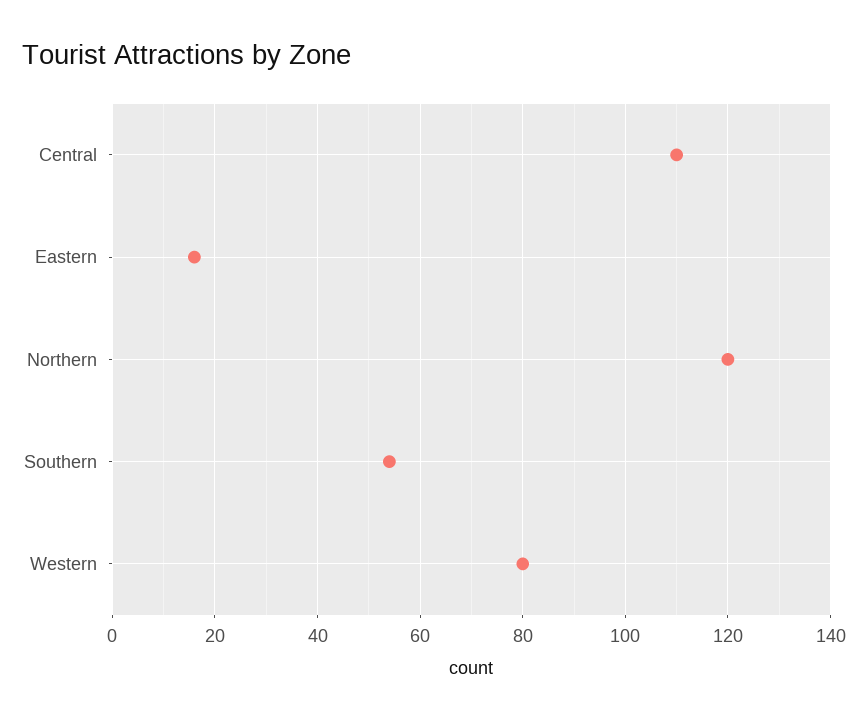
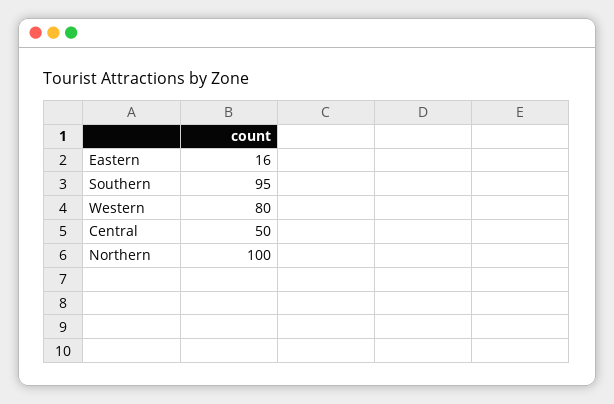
Central: 110 -> 50
Northern: 120 -> 100
Southern: 55 -> 95

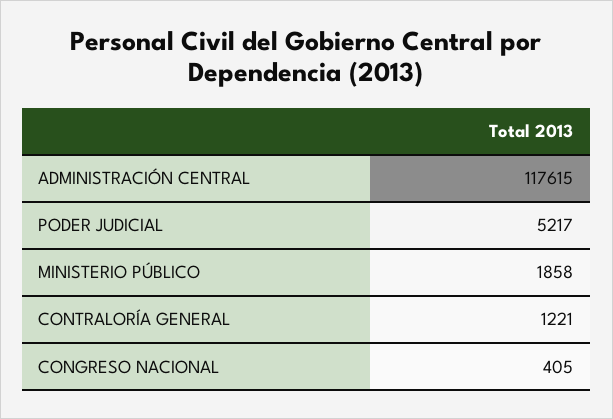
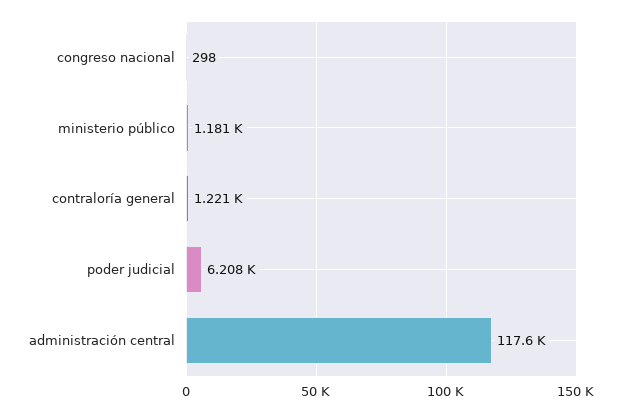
PODER JUDICIAL: 5217 -> 6208
MINISTERIO PÚBLICO: 1858 -> 1181
CONGRESO NACIONAL: 405 -> 298

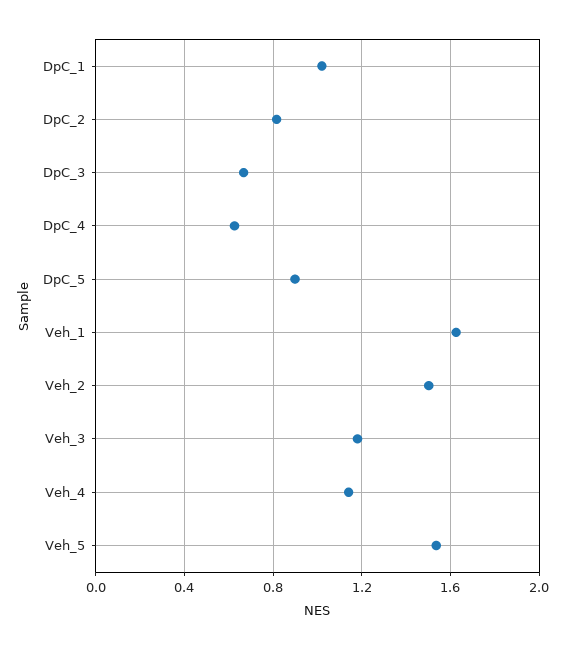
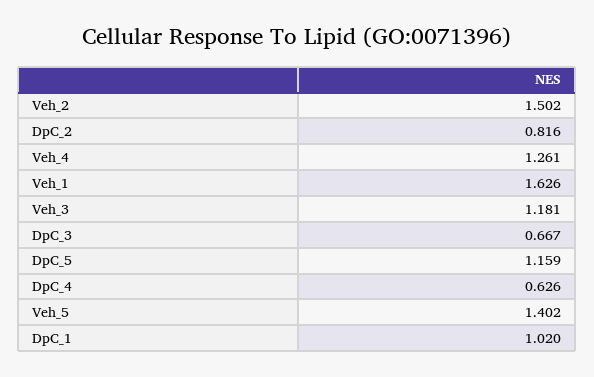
DpC_5: 0.9 -> 1.159
Veh_4: 1.15 -> 1.261
Veh_5: 1.55 -> 1.402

++++

* [INSTRUCTION]:
Print all records word for word, no images.

* [RESPONSE]:
Central: 110 -> 50
Northern: 120 -> 100
Southern: 55 -> 95

PODER JUDICIAL: 5217 -> 6208
MINISTERIO PÚBLICO: 1858 -> 1181
CONGRESO NACIONAL: 405 -> 298

DpC_5: 0.9 -> 1.159
Veh_4: 1.15 -> 1.261
Veh_5: 1.55 -> 1.402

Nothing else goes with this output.